Provokative Performance von Majida Khattari

Ein Schock für alle Kunstsammler

Besucher auf der Internationalen Messe für Zeitgenössische Kunst (Fiac) im Pariser Grand Palais.
Auf der internationalen Kunstmesse Fiac wirkte die Performance von Majida Khattari verstörend. Und das sollte sie auch. © picture alliance / dpa / Yoan Valat
Von Martina Zimmermann · 21.10.2015
Derzeit findet in Paris die FIAC statt, eine der größten Messen für zeitgenössische Kunst. Zur Eröffnung hat sich die marokkanische Künstlerin Majida Khattari eine verstörende Performance ausgedacht.
Sechs Gestalten in Schwarz steigen aus drei Limousinen. Drei tragen einen Vollschleier, der nur Augenschlitze frei lässt, beim Aussteigen zeigen sie aber ihre schicken Stiefelchen unter dem Niqab. Die anderen Frauen zeigen ihr Gesicht hinter Sonnenbrillen, ihre Lippen sind rot geschminkt.

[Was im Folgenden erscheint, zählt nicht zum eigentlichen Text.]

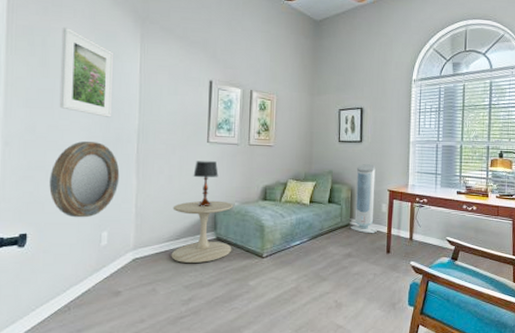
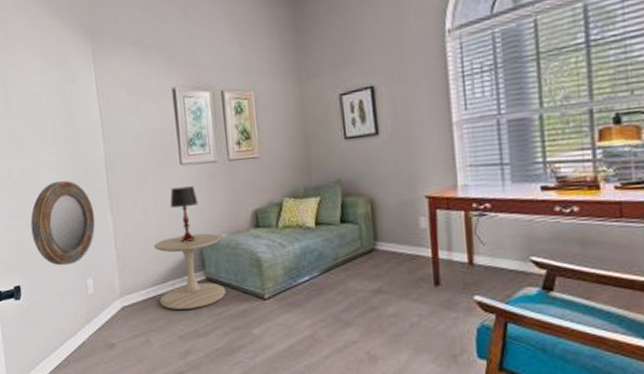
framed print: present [59,26,114,117] -> none [17,59,78,152]
air purifier: present [351,164,377,234] -> none [374,163,416,260]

Gemeinsam stellen sie sich vor das Grand Palais, in dem die moderne Kunstmesse stattfindet. Verantwortlich für das ungewöhnliche Casting ist die marokkanische Künstlerin Majida Khattari. Für sie ist die Pariser Fiac–Messe das "Mekka der Kunst". Ihre Botschaft:
"Die Idee, dass Frauen aus Saudi-Arabien und Katar auf die Messe zum Shoppen kommen, stört. Ihre Taschen habe ich eigens für diese Performance kreiert: Sie heißen Killy, anders als bei den berühmten (Hermès-)Taschen von Grace Kelly ist bei diesen das Wort 'töten' drin, und auf den Taschen sind Bilder vom Krieg, vom Ölkurs, von Flüchtlingen und von Geld."
Passanten bleiben stehen und fotografieren, Kunstmessebesucher erraten, dass es sich um eine Performance handelt:
"Es ist gut, dass sie diese Scheinheiligkeit denunzieren", sagt ein junger Galerist.
"Man lässt diese Leute bei uns ihr Geld ausgeben aber man sagt nichts, wenn sie Homosexuelle auspeitschen oder Frauen enthaupten, die vergewaltigt wurden."
Die Models bei der Aktion auf der Fiac in Paris.
Die Models bei der Aktion auf der Fiac in Paris.© Martina Zimmermann / ARD Paris
Ein Model mit einem Schleier, der das Gesicht ganz frei lässt, wird letztendlich eingelassen. Ganz in Schwarz und auf High Heels schlendert das Mannequin durch die Stände mit zeitgenössischer und moderner Kunst, vorbei an Marilyns von Andy Warhol und äthiopischen Porträtfotos von Jean-Baptiste Huynh oder einer Videoperformance von Hector Zamora. Auch die Messebesucher schauen irritiert angesichts der schwarzen Gestalten.
Fiac-Direktorin sorgt sich um saudische Käufer
"Leider wurde ich erst gestern von dieser Performance informiert", bedauert Jennifer Flay. Die Direktorin der Fiac ist stolz darauf, die Kunstmesse seit 2004 zu einem internationalen Ereignis gemacht zu haben, mit 75 Prozent ausländischen Galerien und hochrangigen Besuchern auch aus den Golfstaaten. Sie verweist auf den Anti-Terror-Plan und das Burkaverbot, meint, die ungenehmigte Performance könnte Sicherheitskräfte und Besucher stören:
"Derzeit befinden sich Sammler aus Saudi-Arabien und den Golfstaaten im Grand Palais. Wenn eine solche Performance abläuft, ohne dass sie Informationen darüber haben, dann möchte ich nicht, dass sie denken, dass man sich über sie lustig macht oder sie kritisiert."
Marokko ist freier
Die falschen Saudi-Araberinnen müssen die Messe verlassen. Majida Khattari betrachtet ihre Performance dennoch als Erfolg, weil viele Menschen darauf reagiert haben.
"Ich bin in Frankreich, weil hier Meinungsfreiheit herrscht. Aber ... wenn ich eine Arbeit über die Religion oder die Frage des Schleiers machen will, kann ich das heute in Marokko ohne Zensur machen. Hier in Frankreich darf man nichts mehr sagen, und das ist gefährlich für ganz Europa!"